Edwards felt nothing, his emotions submerged in a flood of adrenaline. He wiped the knife on his trousers and stood on the man's body to look in the window. What he saw caught the breath in his throat.

"Hi, guys!" Garcia whispered. Two Russian privates turned to face a pair of M-16s. They had left their rifles in the truck. Garcia gestured at the ground with his rifle, and both men went facedown, spread-eagled.

Rodgers frisked them both for weapons, then went around the front to report in.

"Took 'em both alive, sir." He was surprised to see their "wing-wiper" lieutenant with blood on his hands.

"I'm going in," Edwards told Smith. The sergeant nodded quickly.

"I'll cover you from here. Rodgers, you back him up."

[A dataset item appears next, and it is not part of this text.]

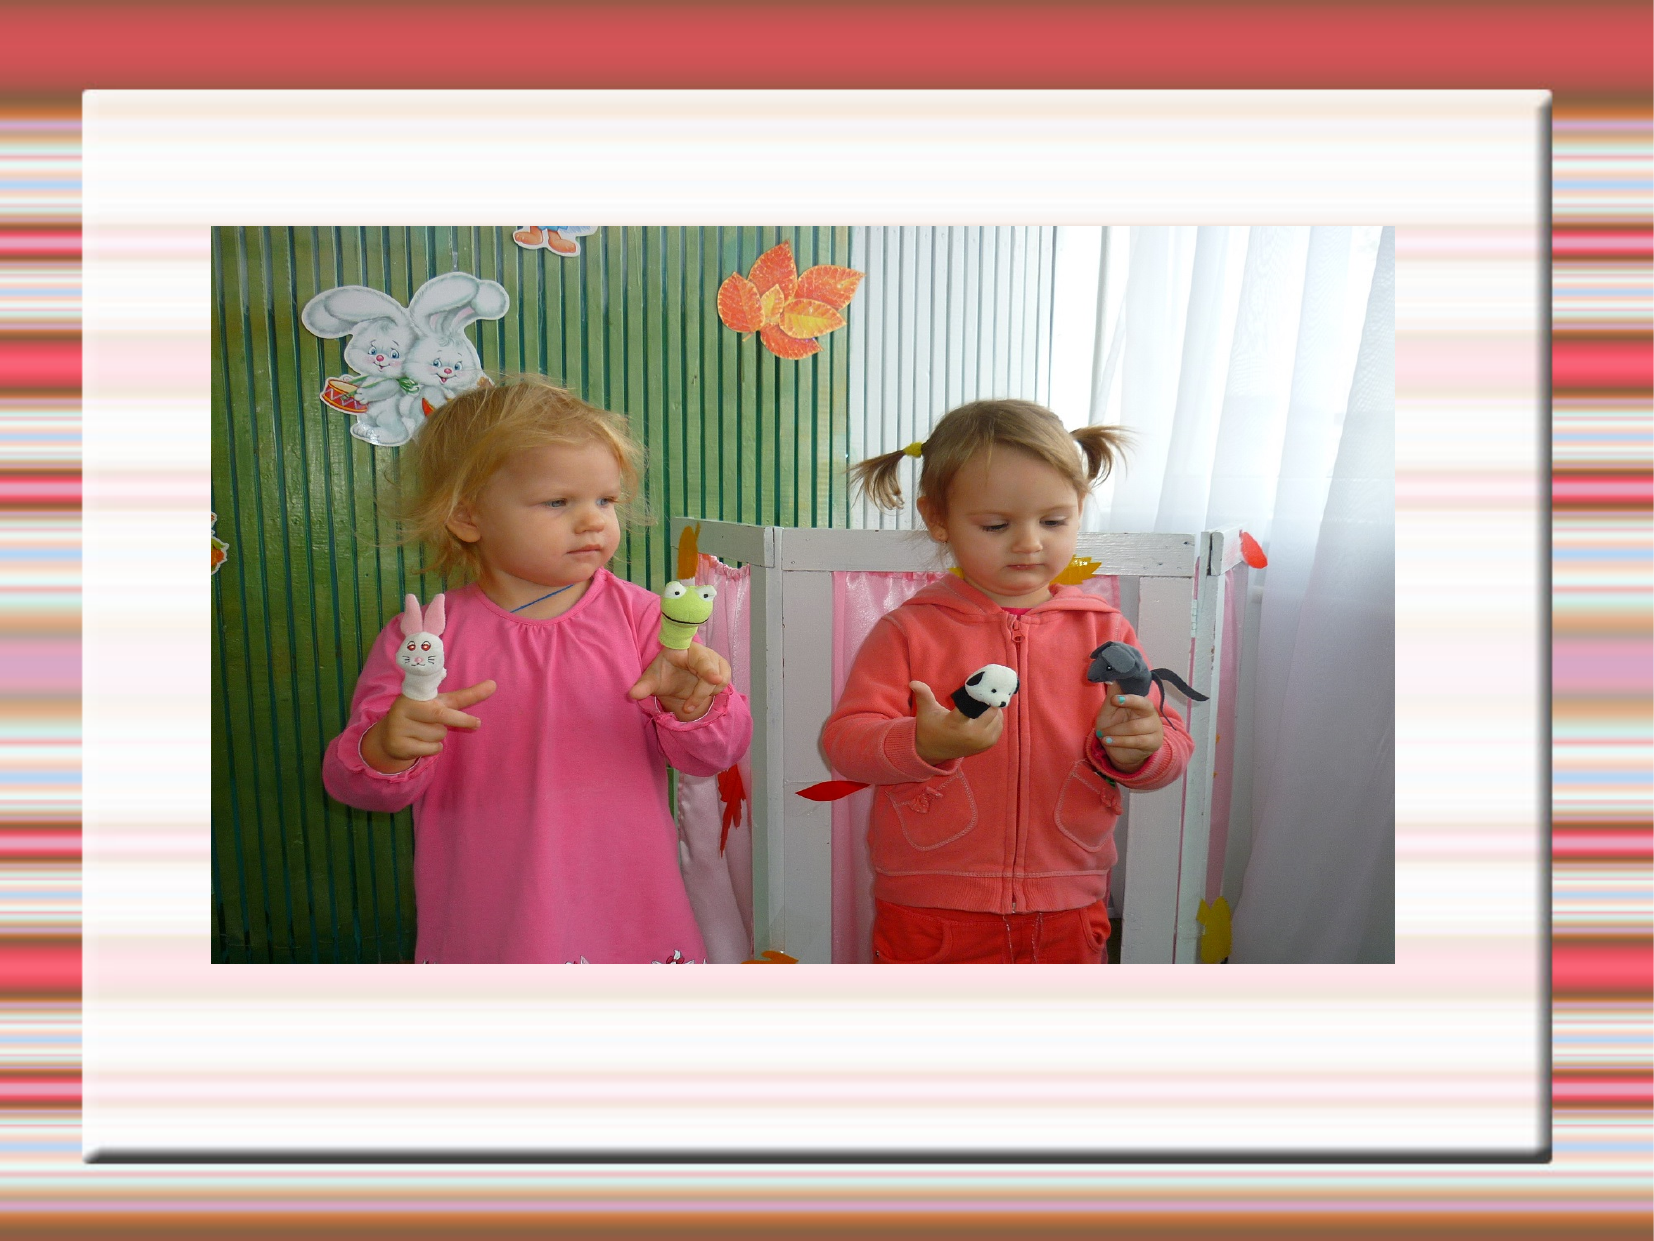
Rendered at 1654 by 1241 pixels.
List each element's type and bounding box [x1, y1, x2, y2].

The lieutenant moved through the half-open door. The living room was empty and unlit. The noise of heavy breathing came from around the comer, and a steady pale light. Edwards approached the comer-and found himself faced with a Russian in the process of unbuttoning his pants. There was no time for much of anything.

Edwards rammed his knife under the man's ribs, turning his right hand within the brass-knuckled grip as he pushed the blade all the way in. The man screamed and lifted himself up on his toes before falling backward, trying to get himself off the knife. Edwards withdrew and stabbed again, falling atop the man in a grotesquely sexual position. The paratrooper's hands tried to force him off, but the lieutenant felt the strength drain from his victim as he moved farther forward to stab him again in the chest. A shadow moved and he looked up to see a man stumbling forward with a pistol-and the room exploded with noise.